On Friday, March 18, 2016, the Federal Circuit (in AstraZeneca v. Mylan and a companion case, Acorda Therapeutics v. Mylan) affirmed the rulings of two Delaware district courts that the courts have specific jurisdiction over Mylan. The court explained that, when a generic company files a new drug application (ANDA) with the Food and Drug Administration, the filing gives rise to personal jurisdiction in a state where the generic company intends to market the drug if approved.

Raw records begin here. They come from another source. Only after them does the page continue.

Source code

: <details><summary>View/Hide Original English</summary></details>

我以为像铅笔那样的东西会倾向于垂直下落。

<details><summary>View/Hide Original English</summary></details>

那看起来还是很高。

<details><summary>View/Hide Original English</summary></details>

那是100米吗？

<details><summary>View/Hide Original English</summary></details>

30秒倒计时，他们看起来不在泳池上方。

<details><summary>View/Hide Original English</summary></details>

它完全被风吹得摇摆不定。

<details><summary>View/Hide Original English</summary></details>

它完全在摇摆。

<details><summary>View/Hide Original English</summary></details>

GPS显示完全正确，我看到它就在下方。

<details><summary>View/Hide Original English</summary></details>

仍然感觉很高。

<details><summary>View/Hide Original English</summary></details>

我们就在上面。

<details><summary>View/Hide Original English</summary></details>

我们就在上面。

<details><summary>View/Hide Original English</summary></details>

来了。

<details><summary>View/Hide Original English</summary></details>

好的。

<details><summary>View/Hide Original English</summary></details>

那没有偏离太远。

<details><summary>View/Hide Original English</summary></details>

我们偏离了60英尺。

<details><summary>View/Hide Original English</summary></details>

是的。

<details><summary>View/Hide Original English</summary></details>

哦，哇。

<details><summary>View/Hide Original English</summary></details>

AstraZeneca retained Williams & Connolly as lead counsel after the Federal Circuit granted leave to appeal. The question presented in this case is where a brand-name drug manufacturer may sue a prospective generic manufacturer for patent infringement: specifically, whether the brand-name manufacturer must bring suit in the generic manufacturer’s home state, or whether it can bring suit in other states as well. The underlying lawsuit in this case was brought by AstraZeneca against Mylan in Delaware; AstraZeneca alleged that Mylan infringed its patents for two diabetes drugs.
All of the parties hired top Supreme Court lawyers for this case – including Williams & Connolly partner Kannon Shanmugam for AstraZeneca; Ted Olson for Acorda; and Paul Clement for Mylan. Andy Pincus and Carter Phillips both filed amicus briefs.